Jasmine Guffond

Artist / Composer / Researcher
Jasmine Guffond Eavesdrop Festival Photo By Noshe

Dr. Jasmine Guffond is an artist, composer and researcher working at the interface of social, political and technical infrastructures. Focused on electronic composition across music and art contexts her practice spans live performance, recording, installation and custom made browser add-on. Through the sonification of data she addresses the potential of sound to engage with contemporary political questions and engages listening as a situated knowledge practice. Interested in providing an audible presence for phenomena that lies beyond human perception, via the sonification of facial recognition algorithms, global networks, or Internet tracking cookies she questions what it means for our personal habits to be traceable, and for our identities, choices and personalities to be reduced to streams of data. By providing sensory access to otherwise intangible surveillance this aesthetic, socio-political strategy further questions the impacts of digital surveillance on our core communication infrastructures.
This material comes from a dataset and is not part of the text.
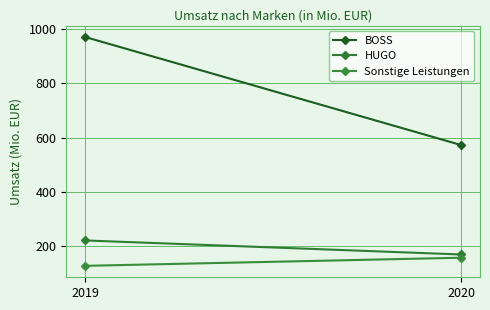

Reading left to right, what are all the values shown in this chart?

BOSS: 972	572
HUGO: 219	167
Sonstige Leistungen: 125	155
If these are compromised how are we effected personally and more broadly when organising resistance to ongoing social, racial and environmental injustices?

Jasmine has exhibited internationally including composing sound for Shulea Cheang’s installation at the Taiwanese Pavilion, Venice Biennale, 2019, and collaborating with Zorka Wollny on a sound installation for the Chicago Architecture Biennal, 2019. She has performed live internationally at electronic music and art festivals including opening for CTM festival (DE) in 2020 and a commission for Groupe de Recherches Musicales’ (GRM) acousmonium, premiered at Présences Électronique (FR) in 2022, and has released solo records to critical acclaim with the Sonic Pieces (2015, 2017), Karl Records (2018) and Editions Mego (2020) labels. She completed her Sound Studies masters at the Berlin University der Künste (UdK) in 2015, and her PhD in 2021. Her candidature was undertaken at the University of New South Wales Art, Design & Architecture department where she conducted research into sound and listening as a critical modes of inquiry into online surveillance cultures. She currently teaches at the Sound Studies department at UdK, Berlin, Germany.